7.30.2015

7.30.2015

"Love yourself as you would want someone else to: unconditionally, and without reservation."

7.29.2015

The Call

The moon is full, the mountains tall
And through the haze of heat
I can hear the night call out its song:

Come, join, belong to me.

There is nothing in the world so enticing 
As the smell of freedom when
I am caged, struggling to take a breath.

7.15.2015

The Same Dream Twice


“Are you not scared to die like them?” the stranger asked her.

She smiled, soft and sad. “This is not when I die,” she replied.

“It is if I say so,” the stranger said, his dagger at her throat.

She did not move. “Even you cannot ignore someone’s destiny. This is not when I will die.”

Curious now, the stranger lowered his blade. Around them were her traveling companions, slain and dead for their food and supplies. The stranger had crept among the four of them during the night, killed her brother who was on watch, and then the elderly couple they had been traveling with. She had awoken to the elderly woman dying, and stood up to face the stranger, fearless. “How do you know such a thing?” he asked of her now.

“I dreamed as a girl that I would not die until I was old and in love, with children grown and left,” she answered him.

“And how do you know that this dream was true?” he demanded, scornful. “It was just some little girl’s fancy.”

“No,” she replied. “I have dreamed when all those in my family would die.” She pointed to her brother, slumped over near the still-crackling fire. “I dreamed long ago that he would die tonight, and said good-bye to him before I lay down to sleep. I knew that my mother would die of sickness, and my father of bandits years before her.”

“Truly?” the stranger asked, intrigued now. She saw a flash of greed in his eyes then, and knew what he would ask. After all, the man who knew how he would die was forewarned, and mayhap could cheat his death when the time came. He raised his dagger once more. “Tell me, witch, how will I die?”

“I am no witch,” she replied, “only a simple maid, now traveling alone.”

“Tell me,” he said, ignoring the rest.

She shook her head. “I cannot. I can only dream the deaths of those who have a place in my heart. Why should I care when you, a stranger to me, will die?”

He considered this for a moment, and then sheathed his dagger. “Then, you shall come back home with me, and be my wife, and when you come to love me you will dream of my death.”

“Yes, I will,” she agreed.

And so the stranger took her home, and made her his wife. He gave up thievery to farm some small land now that he had a wife to care for. The two of them lived many years together, and she gave him two sons and two daughters, and they were very happy.

Still, once a year, on the anniversary of the day that they’d met, the stranger would ask her, “Have you dreamed of my death yet?”

“No,” she would reply. “I have dreamed the deaths of our children, but of yours I have seen nothing.”

And so the years passed, and eventually even their children grew up and moved out, to pursue their own lives and loves. She grew old, and the stranger older, and yet her answer never changed.

The stranger grew sad, for he had come to love his wife for bearing his children and filling his life with laughter and joy. After a few more years, though, the stranger’s sadness grew to anger. Another year passed, and still her answer was the same.

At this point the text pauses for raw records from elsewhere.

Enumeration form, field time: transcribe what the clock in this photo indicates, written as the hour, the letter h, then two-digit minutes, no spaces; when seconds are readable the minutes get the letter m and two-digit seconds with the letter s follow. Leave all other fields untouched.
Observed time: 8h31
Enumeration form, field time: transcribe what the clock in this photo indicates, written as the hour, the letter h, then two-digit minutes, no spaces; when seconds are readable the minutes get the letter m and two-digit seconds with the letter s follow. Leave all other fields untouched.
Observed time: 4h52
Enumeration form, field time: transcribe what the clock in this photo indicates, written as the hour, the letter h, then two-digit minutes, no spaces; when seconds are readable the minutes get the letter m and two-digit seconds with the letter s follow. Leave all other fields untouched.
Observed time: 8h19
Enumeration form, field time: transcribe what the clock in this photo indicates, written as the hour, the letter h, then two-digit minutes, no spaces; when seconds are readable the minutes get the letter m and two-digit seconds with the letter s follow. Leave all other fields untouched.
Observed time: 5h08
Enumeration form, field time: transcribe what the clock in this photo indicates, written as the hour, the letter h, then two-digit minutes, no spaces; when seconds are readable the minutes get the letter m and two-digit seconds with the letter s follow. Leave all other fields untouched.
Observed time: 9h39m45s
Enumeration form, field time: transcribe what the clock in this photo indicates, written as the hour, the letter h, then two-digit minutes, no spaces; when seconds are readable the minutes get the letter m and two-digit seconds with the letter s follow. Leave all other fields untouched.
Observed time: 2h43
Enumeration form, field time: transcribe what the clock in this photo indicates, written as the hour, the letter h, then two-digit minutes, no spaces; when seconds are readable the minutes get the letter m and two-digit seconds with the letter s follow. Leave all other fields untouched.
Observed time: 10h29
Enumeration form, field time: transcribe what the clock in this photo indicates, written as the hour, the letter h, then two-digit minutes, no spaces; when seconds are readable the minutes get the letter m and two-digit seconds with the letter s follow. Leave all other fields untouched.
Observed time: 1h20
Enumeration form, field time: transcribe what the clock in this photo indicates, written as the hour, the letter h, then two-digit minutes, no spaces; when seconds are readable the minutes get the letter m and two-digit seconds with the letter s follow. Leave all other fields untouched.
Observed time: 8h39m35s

“Why will you not dream of my death?” he asked her, and in his fury that she would not love him back, the stranger grabbed his dagger and stabbed her through the heart.

She smiled at him, soft and sad. “I dreamed of your death years before we ever met, the same night that I dreamed of mine, old and in love and with children grown. This is when we both die.” And closing her eyes, she fell to the floor and died.

The stranger realized what he had done, that she had loved him always, and in his grief and sorrow he removed the blade from her breast, the same dagger that he had kept all these years, and stabbed himself through the heart. Closing his eyes, he fell to the floor and died.

The Room I Dwell In

Depression isn’t a mood; it’s a state of being. Someone can be happy and in love, or sad and heartbroken, and still have depression.

Depression is a room.

My room is small, and I have always been here. It has bare walls and bare floor and a bare ceiling.

There’s a window in my room that I can open if I want. With the window open, I can sometimes feel the sun on my skin, warming me, or cool rain wetting my face, or wind blowing through my hair. All of that comes from outside, though, so it does not interest me, because it is not a part of my room.

My room is all that there is, the only existence that I have ever known. I know that this room is only one of many. All around me are other rooms, with other people in them. Some rooms stand vacant for a time, waiting for their occupants to return. Some are like mine, always filled. They are all bare rooms, some with windows and some without, some small and some large, but empty rooms all the same.

The door to my room is open. All of the doors are open. I can leave my room at any time, except I don’t know how. I never learned how to walk. My arms are too weak for me to crawl. This room is my entire world, and I know nothing else. I will never leave my room. It is not that I lack the will to fight, only that I do not know how.

And why should I fight, even if I did? Why should I leave even if I could walk? Curiosity? Envy? I do not understand why any place outside of my room should interest or concern me. I do not understand why I should covet anything else. That outside world doesn’t matter to me. Only my room matters, because it is all that I have, all that I have ever known. My room is my world. I will live here until I die, in my room.